Supreme Court upholds death sentence for neo-Nazi

Lawyer for triple-murderer erred but didn't change outcome, justices say

The Columbus Dispatch/January 13, 2010

Washington - The U.S. Supreme Court yesterday handed Ohio Attorney General Richard Cordray a major legal victory by allowing the state to move closer to executing a self-described neo-Nazi convicted in 1983 of murdering three people in Cleveland.

In a unanimous decision, the high court struck down a ruling last year by the 6th U.S. Circuit Court of Appeals that had set aside the death penalty for Frank Spisak Jr., 58. The federal appeals court in Cincinnati had ruled that Spisak's original defense attorney violated his constitutional rights by providing a poor closing argument during the sentencing phase.

In addition, the federal appeals panel ruled that the trial judge incorrectly told jurors during sentencing that they had to unanimously reject the death penalty before they could consider a life sentence.

The court of appeals concluded that those instructions made it impossible for jurors to decide that Spisak was so insane that he should be sentenced to life in prison rather than face execution.

But Justice Stephen Breyer, writing for the majority, wrote that "there is not a reasonable probability that a more adequate closing argument would have changed the result."

Cordray, who is seeking re-election this year against either former Republican Sen.

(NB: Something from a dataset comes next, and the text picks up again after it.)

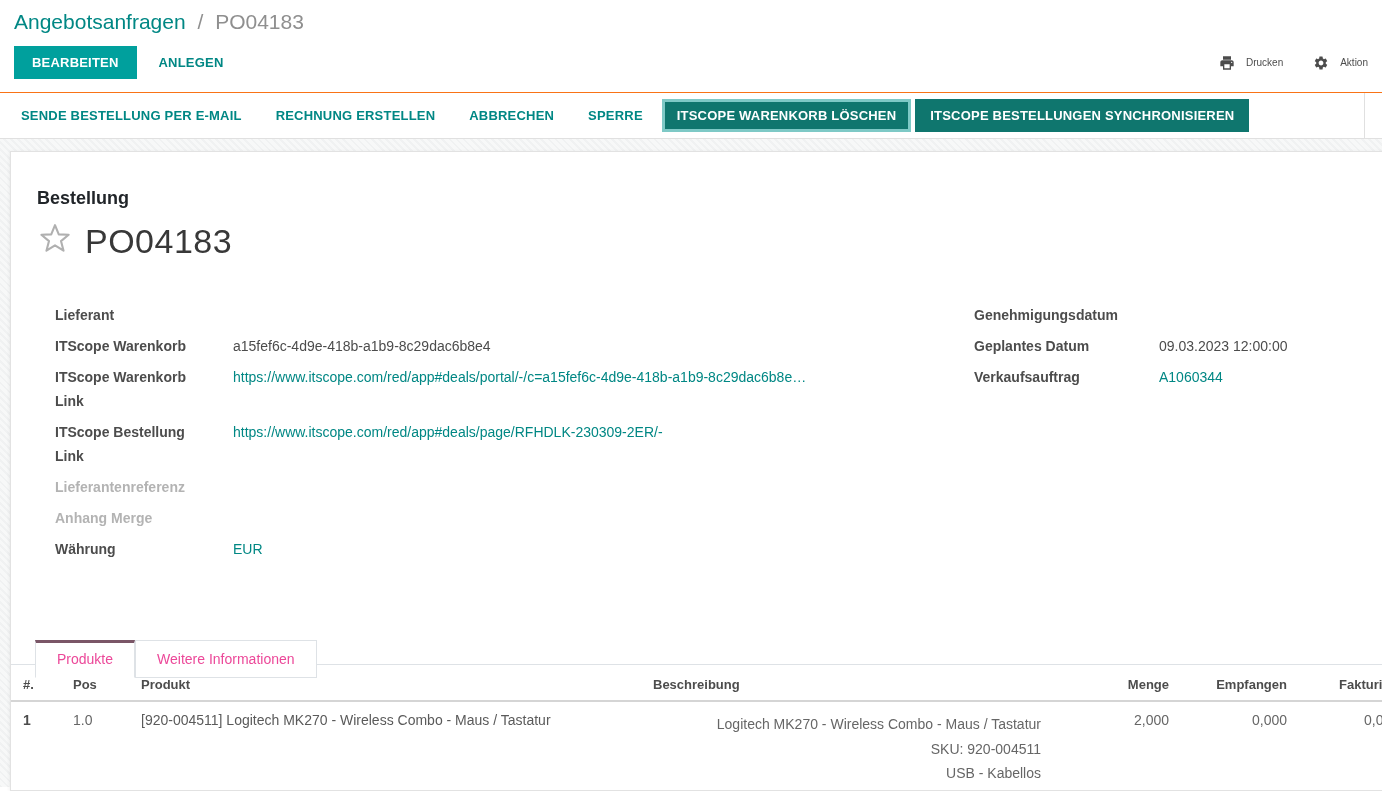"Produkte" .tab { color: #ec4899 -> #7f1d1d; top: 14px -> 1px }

Mike DeWine or Delaware County Prosecutor David Yost, said the ruling made it unlikely that any future federal post-conviction appeals from Spisak would be successful.

"It's pretty definitive when you get a unanimous opinion from the Supreme Court emphatically upholding the sentence," Cordray said.

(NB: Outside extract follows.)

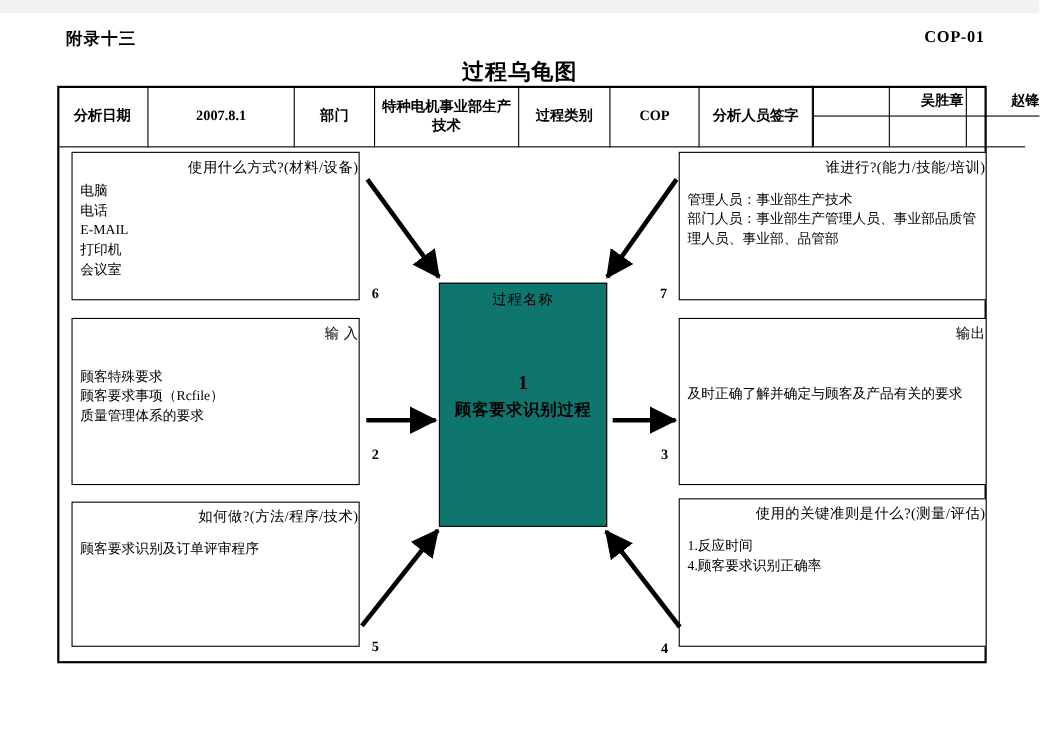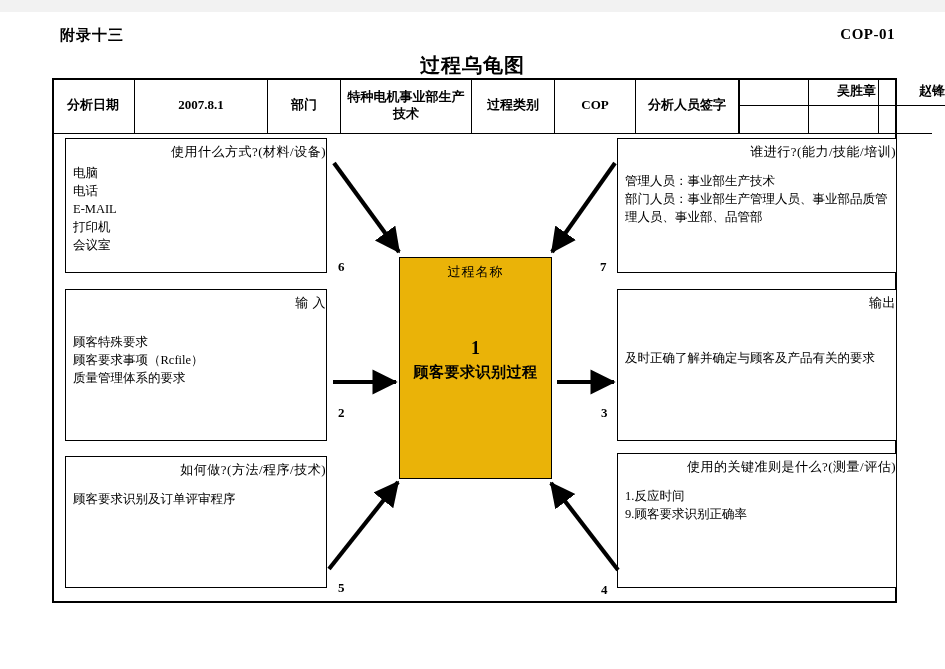"过程名称" #box-center { background: #eab308 -> #0f766e }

Cordray said the Cuyahoga County prosecutor's office in Cleveland would likely request an execution date.

Cordray personally appeared before the justices in October, the seventh time he has argued a case before the high court as either state attorney general or state solicitor. He has won four of those seven cases.

During his trial, Spisak wore a Hitler-style mustache, gave the Nazi salute and bragged about hating African-Americans and Jews.

But what sparked intense controversy were the closing arguments made during the sentencing phase by Spisak's attorney, Tom Shaughnessy, who died in 1997. At one point, Shaughnessy told the jurors that "when you turn and look at Frank Spisak, don't look for good deeds because he has done none. Don't look for good thoughts because he has none. He is sick, he is twisted."

When Cordray appeared before the justices in October, he acknowledged that Shaughnessy did not make a "perfect" closing argument. But he insisted that the lawyer was trying to spare Spisak from a death sentence.

Shaughnessy's closing argument appalled Justice John Paul Stevens, who in a separate opinion described it as "thoroughly egregious" and "so outrageous that it would have rightly subjected a prosecutor to charges of misconduct."

But Stevens acknowledged that "even the most skillful of closing arguments -- even one befitting Clarence Darrow -- would not have created a reasonable probability of a different outcome in this case."